Credit: This story was first seen on the London Evening Standard
The head of one of Britain’s leading independent schools has defended the sector from Theresa May’s claim that it did not contribute enough to society, the London Evening Standard reports.
Professor Mark Bailey, high master at St Paul’s, which former chancellor George Osborne attended, said the Prime Minister’s attack suggested a lack of knowledge about private schools.
He said their contribution was often “overlooked” and their work on social mobility was particularly vulnerable to “wide generalisations”.
In September Mrs May said major private schools would have to sponsor or set up new state schools and smaller ones would need to provide teaching support or put their leaders on the boards of state schools if they wanted to keep their charitable status.
She said many schools had become “more and more divorced” from normal life, with fees rising four times faster than earnings over the past five years.
Speaking before the Independent Schools Show 2016, which takes place this weekend at Battersea Park, Professor Bailey, 45, warned that Mrs May’s plans should be “proportionate”.
He said: “I am not convinced that those comments were based upon a detailed knowledge of what independent schools do.
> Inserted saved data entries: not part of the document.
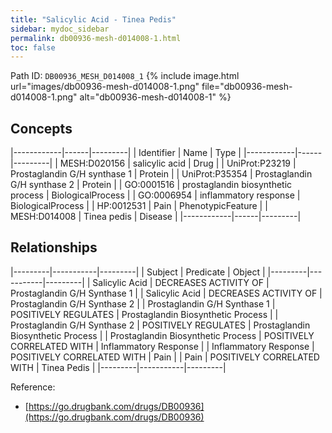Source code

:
 ```yaml
---
title: "Salicylic Acid - Tinea Pedis"
sidebar: mydoc_sidebar
permalink: db00936-mesh-d014008-1.html
toc: false 
---
```



Path ID: `DB00936_MESH_D014008_1`
{% include image.html url="images/db00936-mesh-d014008-1.png" file="db00936-mesh-d014008-1.png" alt="db00936-mesh-d014008-1" %}

## Concepts

|------------|------|---------|
| Identifier | Name | Type    |
|------------|------|---------|
| MESH:D020156 | salicylic acid | Drug |
| UniProt:P23219 | Prostaglandin G/H synthase 1 | Protein |
| UniProt:P35354 | Prostaglandin G/H synthase 2 | Protein |
| GO:0001516 | prostaglandin biosynthetic process | BiologicalProcess |
| GO:0006954 | inflammatory response | BiologicalProcess |
| HP:0012531 | Pain | PhenotypicFeature |
| MESH:D014008 | Tinea pedis | Disease |
|------------|------|---------|

## Relationships

|---------|-----------|---------|
| Subject | Predicate | Object  |
|---------|-----------|---------|
| Salicylic Acid | DECREASES ACTIVITY OF | Prostaglandin G/H Synthase 1 |
| Salicylic Acid | DECREASES ACTIVITY OF | Prostaglandin G/H Synthase 2 |
| Prostaglandin G/H Synthase 1 | POSITIVELY REGULATES | Prostaglandin Biosynthetic Process |
| Prostaglandin G/H Synthase 2 | POSITIVELY REGULATES | Prostaglandin Biosynthetic Process |
| Prostaglandin Biosynthetic Process | POSITIVELY CORRELATED WITH | Inflammatory Response |
| Inflammatory Response | POSITIVELY CORRELATED WITH | Pain |
| Pain | POSITIVELY CORRELATED WITH | Tinea Pedis |
|---------|-----------|---------|

Reference: 
  - [https://go.drugbank.com/drugs/DB00936](https://go.drugbank.com/drugs/DB00936)

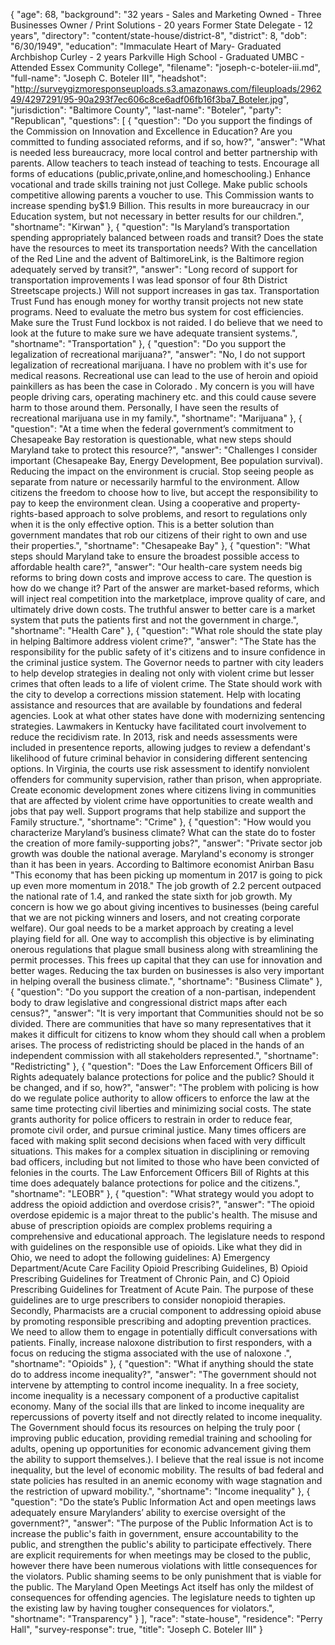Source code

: {
  "age": 68,
  "background": "32 years - Sales and Marketing Owned - Three Businesses Owner / Print Solutions - 20 years Former State Delegate - 12 years",
  "directory": "content/state-house/district-8",
  "district": 8,
  "dob": "6/30/1949",
  "education": "Immaculate Heart of Mary- Graduated Archbishop Curley - 2 years Parkville High School - Graduated UMBC - Attended Essex Community College",
  "filename": "joseph-c-boteler-iii.md",
  "full-name": "Joseph C. Boteler III",
  "headshot": "http://surveygizmoresponseuploads.s3.amazonaws.com/fileuploads/296249/4297291/95-90a293f7ec606c8ce6adf06fb16f3ba7_Boteler.jpg",
  "jurisdiction": "Baltimore County",
  "last-name": "Boteler",
  "party": "Republican",
  "questions": [
    {
      "question": "Do you support the findings of the Commission on Innovation and Excellence in Education? Are you committed to funding associated reforms, and if so, how?",
      "answer": "What is needed less bureaucracy, more local control and better partnership with parents. Allow teachers to teach instead of teaching to tests. Encourage all forms of educations (public,private,online,and homeschooling.) Enhance vocational and trade skills training not just College. Make public schools competitive allowing parents a voucher to use. This Commission wants to increase spending  by$1.9 Billion. This results in more bureaucracy in our Education system, but not necessary in better results for our children.",
      "shortname": "Kirwan"
    },
    {
      "question": "Is Maryland’s transportation spending appropriately balanced between roads and transit? Does the state have the resources to meet its transportation needs? With the cancellation of the Red Line and the advent of BaltimoreLink, is the Baltimore region adequately served by transit?",
      "answer": "Long record of support for transportation improvements I was lead sponsor of four 8th District Streetscape projects.) Will not support increases in gas tax. Transportation Trust Fund has enough money for worthy transit projects not new state programs. Need to evaluate the metro bus system for cost efficiencies. Make sure the Trust Fund lockbox is not raided.  I do believe that we need to look at the future to make sure we have adequate transient systems.",
      "shortname": "Transportation"
    },
    {
      "question": "Do you support the legalization of recreational marijuana?",
      "answer": "No, I do not support legalization of recreational marijuana. I have no problem with it's use for medical reasons.  Recreational use can lead to the use of heroin and opioid painkillers as has been the case in Colorado .  My concern is you will have people driving cars, operating machinery etc. and  this could cause severe harm to those around them.  Personally, I have seen the results of recreational marijuana use  in my family.",
      "shortname": "Marijuana"
    },
    {
      "question": "At a time when the federal government’s commitment to Chesapeake Bay restoration is questionable, what new steps should Maryland take to protect this resource?",
      "answer": "Challenges I consider important (Chesapeake Bay, Energy Development, Bee population survival). Reducing the impact on the environment is crucial. Stop seeing people as separate from nature or necessarily  harmful to the environment. Allow citizens the freedom to choose how to live, but accept the responsibility to pay to keep the environment clean. Using a cooperative and property-rights-based approach to solve problems, and resort to regulations only when it is the only effective option. This is a better solution than government mandates that rob our citizens of their right to own  and use their properties.",
      "shortname": "Chesapeake Bay"
    },
    {
      "question": "What steps should Maryland take to ensure the broadest possible access to affordable health care?",
      "answer": "Our health-care system needs big reforms to bring down costs and improve access to care. The question is how do we change it? Part of the answer are market-based reforms, which will inject real competition into the marketplace, improve quality of care, and ultimately drive down costs. The truthful answer to better care is a market system that puts the patients first and not the government in charge.",
      "shortname": "Health Care"
    },
    {
      "question": "What role should the state play in helping Baltimore address violent crime?",
      "answer": "The State has the responsibility for the public safety of it's citizens and to  insure confidence in the criminal justice system.  The Governor needs to partner with city leaders to help develop strategies in dealing not only with violent crime but lesser crimes that often leads to a life of violent crime. The State should work with the city to develop a corrections mission statement. Help  with locating assistance and resources  that are available by foundations and federal agencies. Look at what other states have done with modernizing  sentencing strategies. Lawmakers in Kentucky  have facilitated court involvement to reduce the recidivism rate.  In 2013, risk and needs assessments were included in presentence reports, allowing  judges to review a defendant's likelihood of future criminal behavior in considering different sentencing options. In Virginia, the courts use risk assessment to identify nonviolent offenders for community supervision, rather than prison, when appropriate.  Create economic development zones where citizens living in communities that are affected by  violent crime  have opportunities to create wealth and jobs that pay well.  Support programs that help stabilize and support the Family structure.",
      "shortname": "Crime"
    },
    {
      "question": "How would you characterize Maryland’s business climate? What can the state do to foster the creation of more family-supporting jobs?",
      "answer": "Private sector job growth was double the national average. Maryland's economy is stronger than it has been in years. According to Baltimore economist Anirban Basu \"This economy that has been picking up momentum in 2017 is going to pick up even more momentum in 2018.\"  The job growth of 2.2 percent outpaced the national rate of 1.4, and ranked the state sixth for job growth. My concern is how we go about giving incentives to businesses (being careful that we are not picking winners and losers, and not creating corporate welfare). Our goal  needs to be a market approach by creating a level playing field for all. One way  to accomplish this objective  is by eliminating onerous regulations that plague small business along with streamlining the permit processes. This frees up capital that they can use for innovation and better wages.  Reducing  the tax burden on businesses is also very  important in helping  overall the business climate.",
      "shortname": "Business Climate"
    },
    {
      "question": "Do you support the creation of a non-partisan, independent body to draw legislative and congressional district maps after each census?",
      "answer": "It is very important that Communities should not be so divided. There are communities that have so many representatives that it makes it difficult for citizens to know whom they should call when a problem arises. The process of redistricting should be placed in the hands of an independent commission with all stakeholders represented.",
      "shortname": "Redistricting"
    },
    {
      "question": "Does the Law Enforcement Officers Bill of Rights adequately balance protections for police and the public? Should it be changed, and if so, how?",
      "answer": "The problem with policing is how do we regulate police authority to allow officers to enforce the law at the same time protecting civil liberties and minimizing social costs.  The state grants authority for police officers to restrain in order to reduce fear, promote civil order, and pursue criminal justice. Many times officers are faced with making split second decisions when faced with very difficult situations.  This makes for a complex situation in disciplining or removing bad officers, including but not limited to those who have been convicted of felonies in the courts. The Law Enforcement Officers Bill of Rights at this time does adequately balance protections for police and the citizens.",
      "shortname": "LEOBR"
    },
    {
      "question": "What strategy would you adopt to address the opioid addiction and overdose crisis?",
      "answer": "The opioid overdose epidemic is a major threat to the public's health. The misuse and abuse of prescription opioids are complex problems requiring a comprehensive and educational approach.  The legislature needs to respond with  guidelines on the responsible use of opioids.  Like what they did in Ohio, we need to adopt the following guidelines:  A) Emergency Department/Acute Care Facility Opioid Prescribing Guidelines, B) Opioid Prescribing Guidelines for Treatment of Chronic Pain, and C) Opioid Prescribing Guidelines for Treatment of Acute Pain. The purpose of these guidelines are to urge prescribers to consider nonopioid therapies.  Secondly, Pharmacists are a crucial component to addressing opioid abuse by promoting responsible prescribing and adopting prevention practices.  We need to allow them to engage in potentially difficult conversations with patients. Finally, increase naloxone distribution to first responders, with a  focus on reducing  the stigma associated with the use of naloxone .",
      "shortname": "Opioids"
    },
    {
      "question": "What if anything should the state do to address income inequality?",
      "answer": "The government should not intervene by attempting to control income inequality. In a free society, income inequality is a necessary component of a productive capitalist economy.  Many of the social ills that are linked to income inequality are repercussions of poverty itself and not directly related to income inequality. The Government should  focus its resources on helping the truly poor ( improving public education, providing remedial training and schooling for adults, opening  up opportunities for economic advancement  giving  them the ability to support themselves.). I believe that the real issue is not income inequality, but the level of economic mobility. The results of bad federal and state policies has resulted in  an anemic economy with wage stagnation and the restriction of upward mobility.",
      "shortname": "Income inequality"
    },
    {
      "question": "Do the state’s Public Information Act and open meetings laws adequately ensure Marylanders’ ability to exercise oversight of the government?",
      "answer": "The purpose of the  Public Information Act is to increase the public's faith in government, ensure accountability to the public, and  strengthen the public's ability to participate effectively.  There are explicit requirements for when meetings may be closed to the public, however there have been numerous violations with little consequences for the violators. Public shaming seems to be only punishment that is viable for the public.   The Maryland Open Meetings Act itself has only the mildest of consequences for offending agencies.  The legislature needs to tighten up the existing law by having tougher consequences for violators.",
      "shortname": "Transparency"
    }
  ],
  "race": "state-house",
  "residence": "Perry Hall",
  "survey-response": true,
  "title": "Joseph C. Boteler III"
}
There is a mass of information out there about the extent of the wider contribution they make to society and that should be properly evaluated and weighed. It’s an area of education that is particularly vulnerable to wide generalisations and a lack of full understanding.”
St Paul’s, which has annual fees of £23,000, has close links with Hammersmith Academy, a state secondary, and is expanding its bursary provision to cover up to 20% of students by 2020.
Professor Bailey agreed that private schools had a responsibility to make sure they educated children from as wide a background as possible.
He said: “There is no doubt that the independent sector in general and St Paul’s have slipped and drifted from that original purpose. It is imperative that we recapture it.”
Professor Bailey said many parents who sent children to private school were “making a statement” about the value they placed on education that some state sector parents did not share.